The Board of Selectmen voted 3-0 to amend the town’s contract with a Danbury-based wireless solutions company so that it can design and build a tower or other infrastructure there that not only provides cell service to a wide swath of the town but also carries New Canaan’s primary radio transmitter for all emergency services.
It appears that Aquarion, which owns the towers and the land they’re built on “has no appetite to renew” its leases with AT&T Wireless, Sprint, Verizon and T-Mobile, First Selectman Rob Mallozzi said at the meeting, held in Town Hall.
“This is the right and proactive approach that the town must take so that we are not caught in 2018 with not serving one-third of our community with cell service and the entire community with radio emergency,” he said. “It’s that dire.”
Flagged by town officials last summer and made public in September after Mallozzi and others worked for months to facilitate communications between the two parties, the threat that wireless service gear will come off of the water towers grows more real as time passes and the end of the carriers’ leases approach.

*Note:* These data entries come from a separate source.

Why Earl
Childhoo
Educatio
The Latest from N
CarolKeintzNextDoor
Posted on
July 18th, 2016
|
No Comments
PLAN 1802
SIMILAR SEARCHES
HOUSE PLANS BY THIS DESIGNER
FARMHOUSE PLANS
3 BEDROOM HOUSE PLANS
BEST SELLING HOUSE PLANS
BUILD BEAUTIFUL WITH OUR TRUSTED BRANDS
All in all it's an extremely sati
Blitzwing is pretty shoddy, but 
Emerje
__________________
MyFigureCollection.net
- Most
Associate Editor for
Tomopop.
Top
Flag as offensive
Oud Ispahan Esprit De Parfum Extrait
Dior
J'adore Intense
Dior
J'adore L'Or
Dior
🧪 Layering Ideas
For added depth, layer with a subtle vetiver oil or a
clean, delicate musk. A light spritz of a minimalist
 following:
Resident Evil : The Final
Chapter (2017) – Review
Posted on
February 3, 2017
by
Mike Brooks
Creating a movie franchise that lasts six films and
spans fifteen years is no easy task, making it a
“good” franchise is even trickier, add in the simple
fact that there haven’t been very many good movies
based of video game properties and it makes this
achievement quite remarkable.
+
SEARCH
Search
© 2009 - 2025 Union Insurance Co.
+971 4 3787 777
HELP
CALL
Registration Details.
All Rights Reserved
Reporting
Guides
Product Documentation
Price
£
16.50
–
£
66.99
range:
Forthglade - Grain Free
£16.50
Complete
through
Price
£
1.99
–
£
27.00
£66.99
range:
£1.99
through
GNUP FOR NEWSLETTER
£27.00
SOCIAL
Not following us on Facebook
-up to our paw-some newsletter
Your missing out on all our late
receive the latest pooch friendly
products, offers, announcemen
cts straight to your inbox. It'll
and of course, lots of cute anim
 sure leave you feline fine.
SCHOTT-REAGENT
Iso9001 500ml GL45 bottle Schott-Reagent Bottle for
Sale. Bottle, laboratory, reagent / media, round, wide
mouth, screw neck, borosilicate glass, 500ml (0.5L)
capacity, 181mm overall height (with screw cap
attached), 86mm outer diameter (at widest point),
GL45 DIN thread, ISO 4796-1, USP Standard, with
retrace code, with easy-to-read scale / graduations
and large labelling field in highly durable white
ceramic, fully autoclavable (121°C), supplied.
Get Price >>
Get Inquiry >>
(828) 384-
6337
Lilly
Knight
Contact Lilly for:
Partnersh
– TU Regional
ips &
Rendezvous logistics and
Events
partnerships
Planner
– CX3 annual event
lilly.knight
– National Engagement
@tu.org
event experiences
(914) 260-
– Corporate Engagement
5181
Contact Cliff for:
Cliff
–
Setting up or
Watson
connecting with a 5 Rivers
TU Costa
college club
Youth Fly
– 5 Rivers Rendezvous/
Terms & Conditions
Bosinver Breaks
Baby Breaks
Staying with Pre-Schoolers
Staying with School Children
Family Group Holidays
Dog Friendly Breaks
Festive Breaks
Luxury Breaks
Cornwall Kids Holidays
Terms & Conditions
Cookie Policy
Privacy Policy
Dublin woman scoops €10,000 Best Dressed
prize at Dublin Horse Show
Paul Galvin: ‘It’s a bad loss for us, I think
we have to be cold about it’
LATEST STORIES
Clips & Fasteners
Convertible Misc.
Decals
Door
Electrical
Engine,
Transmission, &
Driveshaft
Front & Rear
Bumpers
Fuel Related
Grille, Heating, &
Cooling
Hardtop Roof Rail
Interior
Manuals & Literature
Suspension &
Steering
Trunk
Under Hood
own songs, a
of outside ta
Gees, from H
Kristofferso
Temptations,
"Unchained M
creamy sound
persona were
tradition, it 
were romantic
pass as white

Some of the leases will expire next year, New Canaan Utilities Commission Chairman Tom Tesluk said.
“This puts the town in a very precarious situation,” Tesluk said.
The commission “feels it is no longer prudent to ‘wait and see’ but we need to move forward with an alternative site that would be located approximate to the water tower,” he said.
The amendment to the agreement with Homeland Towers LLC allows the company to create a plan and design for a new cell site at the water towers and the new infrastructure would become part of a master lease agreement that the town negotiated last summer, Tesluk said.
Aquarion had planned to repaint its water towers last summer, and in order to do that an elaborate plan was developed to move the wireless gear temporarily onto scaffolding, with an eye on replacing it once the painting was done. Public works officials and volunteers such as New Canaanite Stuart Sawabini were involved in “extensive conversations” with Aquarion about that process, Mallozzi said.
But the water company ultimately decided not to paint the tower, and then carriers informed officials here that they were unsure whether Aquarion would renew their leases. Officials with the water company have been invited to address the matter at public meetings in New Canaan, and those offers have garnered no response, town officials have said.
“Looking forward, it’s never ideal if the town’s critical infrastructure is dependent on another landowner,” Tesluk said. “Aquarion owns that land. It puts us in a position where even if we can solve the issue today, 20 years from now the town government could find itself back in the same place.”